I actually filed down on my first plastic knife to experiment, it did not shove all the way, BUT it did got pushed in enough it will cut my index finger if it were a real one. I had to buy a new plastic knife.
Or, as a better alternative, you could learn how to use the knife properly.
You ever actually thrust into a heavy bag to practice? You'll find out really fast.
Sure. And, with training blades and safety equipment, into humans. Fingers are fine. The problem, Alan, much as you typically don't want to hear it, is you. You don't know how to use the knife properly and are unwilling/unable to learn. So you insist the problem is the knife. It's not.
 
I think I understood most of your drawings. IF the thick part were to create come kind of shoulder that could rest against something under load, it could help. But this would negate our whole premise that the knife is a precision assembly.
If we keep with the premise that the assembly has a tight tolerance, then the thicker section of the blade would not offer any strength. The thinnest cross section is where the blade would likely break, sans the bearing area. This is assuming the greatest load it at the pivot point. Jam the blade in a piece of wood and now you have a different lever (moment) point.
I like described in #84, if the critical distance is smaller like the lower diagram, the thicker part might help, but in real knife, it's quite far to be of help. That's why I raise up the concern on the first place.

If you jam the blade in a piece of wood, that's thrusting, I don't think it's that bad even that part is thin.

Bottom line, it's NOT that hard to make that part thicker, this is proven by 3 knives I have that is plenty thick.
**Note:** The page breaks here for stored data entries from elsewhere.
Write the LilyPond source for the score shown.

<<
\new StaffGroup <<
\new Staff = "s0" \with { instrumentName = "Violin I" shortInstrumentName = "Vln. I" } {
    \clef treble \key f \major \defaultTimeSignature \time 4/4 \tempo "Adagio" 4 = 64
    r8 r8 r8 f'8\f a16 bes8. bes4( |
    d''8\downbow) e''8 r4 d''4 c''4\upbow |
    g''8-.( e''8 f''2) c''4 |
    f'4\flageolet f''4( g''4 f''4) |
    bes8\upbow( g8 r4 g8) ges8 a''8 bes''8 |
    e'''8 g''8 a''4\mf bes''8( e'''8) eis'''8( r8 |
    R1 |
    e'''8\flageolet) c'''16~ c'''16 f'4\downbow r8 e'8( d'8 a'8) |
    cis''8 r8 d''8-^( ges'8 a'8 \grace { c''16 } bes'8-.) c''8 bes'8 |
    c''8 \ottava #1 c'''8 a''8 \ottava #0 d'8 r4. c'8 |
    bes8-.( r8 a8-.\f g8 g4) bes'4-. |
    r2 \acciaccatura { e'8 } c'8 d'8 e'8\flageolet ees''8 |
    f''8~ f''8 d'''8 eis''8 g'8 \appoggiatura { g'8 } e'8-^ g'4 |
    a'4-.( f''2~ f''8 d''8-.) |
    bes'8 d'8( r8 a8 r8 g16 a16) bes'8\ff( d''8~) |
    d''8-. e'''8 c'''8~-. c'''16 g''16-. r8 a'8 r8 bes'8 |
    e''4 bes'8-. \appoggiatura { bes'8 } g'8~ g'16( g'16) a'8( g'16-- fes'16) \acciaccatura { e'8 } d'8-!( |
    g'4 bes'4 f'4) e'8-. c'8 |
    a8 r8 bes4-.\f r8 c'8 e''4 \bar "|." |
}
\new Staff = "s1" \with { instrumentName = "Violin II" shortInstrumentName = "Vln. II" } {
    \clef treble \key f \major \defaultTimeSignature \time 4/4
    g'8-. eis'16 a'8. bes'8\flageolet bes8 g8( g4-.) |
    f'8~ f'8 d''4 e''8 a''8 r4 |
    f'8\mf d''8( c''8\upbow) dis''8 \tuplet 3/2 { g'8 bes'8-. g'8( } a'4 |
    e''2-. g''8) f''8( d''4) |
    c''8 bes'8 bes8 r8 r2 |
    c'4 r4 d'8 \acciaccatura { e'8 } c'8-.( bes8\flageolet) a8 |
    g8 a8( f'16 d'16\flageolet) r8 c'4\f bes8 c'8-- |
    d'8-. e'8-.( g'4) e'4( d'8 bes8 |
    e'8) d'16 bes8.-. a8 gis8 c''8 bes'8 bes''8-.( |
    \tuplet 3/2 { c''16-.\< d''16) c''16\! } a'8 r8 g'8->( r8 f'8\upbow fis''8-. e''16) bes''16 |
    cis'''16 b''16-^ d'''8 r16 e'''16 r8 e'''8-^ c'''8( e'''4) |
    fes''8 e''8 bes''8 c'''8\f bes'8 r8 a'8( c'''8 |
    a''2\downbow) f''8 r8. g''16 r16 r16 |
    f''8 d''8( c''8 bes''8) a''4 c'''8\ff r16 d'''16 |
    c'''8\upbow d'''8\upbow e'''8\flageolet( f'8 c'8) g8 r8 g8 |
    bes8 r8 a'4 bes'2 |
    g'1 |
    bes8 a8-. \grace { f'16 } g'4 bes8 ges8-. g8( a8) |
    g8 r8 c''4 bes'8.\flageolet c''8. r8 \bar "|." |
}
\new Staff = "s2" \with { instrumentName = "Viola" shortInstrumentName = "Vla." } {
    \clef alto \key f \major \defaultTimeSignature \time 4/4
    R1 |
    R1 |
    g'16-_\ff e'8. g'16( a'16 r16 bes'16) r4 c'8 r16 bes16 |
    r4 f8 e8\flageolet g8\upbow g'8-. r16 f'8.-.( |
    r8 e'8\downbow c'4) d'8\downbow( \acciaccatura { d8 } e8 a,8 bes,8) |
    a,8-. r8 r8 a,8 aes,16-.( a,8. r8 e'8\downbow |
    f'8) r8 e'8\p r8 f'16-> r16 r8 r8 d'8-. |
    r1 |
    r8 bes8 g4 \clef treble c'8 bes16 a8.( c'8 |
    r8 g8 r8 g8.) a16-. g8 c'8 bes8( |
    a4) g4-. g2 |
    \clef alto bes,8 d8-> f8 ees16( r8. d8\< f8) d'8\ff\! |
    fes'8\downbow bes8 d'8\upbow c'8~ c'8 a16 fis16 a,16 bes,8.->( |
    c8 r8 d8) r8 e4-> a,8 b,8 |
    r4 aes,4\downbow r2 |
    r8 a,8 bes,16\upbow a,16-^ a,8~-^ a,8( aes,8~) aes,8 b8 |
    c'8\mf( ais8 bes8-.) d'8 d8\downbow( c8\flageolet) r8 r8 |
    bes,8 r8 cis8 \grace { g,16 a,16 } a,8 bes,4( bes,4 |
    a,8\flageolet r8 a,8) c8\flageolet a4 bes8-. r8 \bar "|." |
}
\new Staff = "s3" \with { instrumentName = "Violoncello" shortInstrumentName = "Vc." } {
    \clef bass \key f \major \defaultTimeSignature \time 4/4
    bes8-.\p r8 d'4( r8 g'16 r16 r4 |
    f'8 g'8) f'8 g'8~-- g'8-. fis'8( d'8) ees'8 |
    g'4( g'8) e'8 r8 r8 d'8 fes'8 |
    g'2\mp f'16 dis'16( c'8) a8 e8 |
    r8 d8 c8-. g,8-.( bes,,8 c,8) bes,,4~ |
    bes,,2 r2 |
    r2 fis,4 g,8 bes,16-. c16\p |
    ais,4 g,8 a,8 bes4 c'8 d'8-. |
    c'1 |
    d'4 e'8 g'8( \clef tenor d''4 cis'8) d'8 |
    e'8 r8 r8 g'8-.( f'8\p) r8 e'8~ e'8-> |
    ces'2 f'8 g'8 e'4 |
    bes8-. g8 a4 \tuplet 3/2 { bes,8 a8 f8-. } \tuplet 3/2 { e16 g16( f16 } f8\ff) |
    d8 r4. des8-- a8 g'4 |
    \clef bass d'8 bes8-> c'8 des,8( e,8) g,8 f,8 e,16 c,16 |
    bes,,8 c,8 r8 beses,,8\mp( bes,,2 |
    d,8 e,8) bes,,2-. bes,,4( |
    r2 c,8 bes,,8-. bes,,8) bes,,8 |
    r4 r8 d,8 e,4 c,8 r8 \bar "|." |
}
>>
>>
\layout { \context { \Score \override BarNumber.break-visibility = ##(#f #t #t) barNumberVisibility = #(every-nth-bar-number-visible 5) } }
The only reason I can think of is those people did not think deep enough. It's not rocket science if they just stop and look and think. This is not my discovery of the problem, just discovered how stupid some of them are and they call themselves designers.

Like I said, I already found my knives that is good both with ball bearings and without. More like a discussion or gripping at this point. Problem is solved for me.
 
Aah, the unknown expert. I understand why you remain relaxed while punching, to increase speed( slightly), but that is not necessary with a knife. ANY knife has the potential to slide out of your grip, and possibly cut your fingers, if you hold it loosely. THAT'S common sense.
Relaxing increase speed quite a bit. Same as swinging the knife from my few weeks of experience.

How can you grab the knife tight all the time and be fast? Tell me some tricks, I am open to learn. I am confident about the physics and logic part, but I am not expert in knife fighting.

As of right now, unless I learn something different, I rather play it safe and depend on the long flipping tap to protect my hand in case I do not squeeze on time.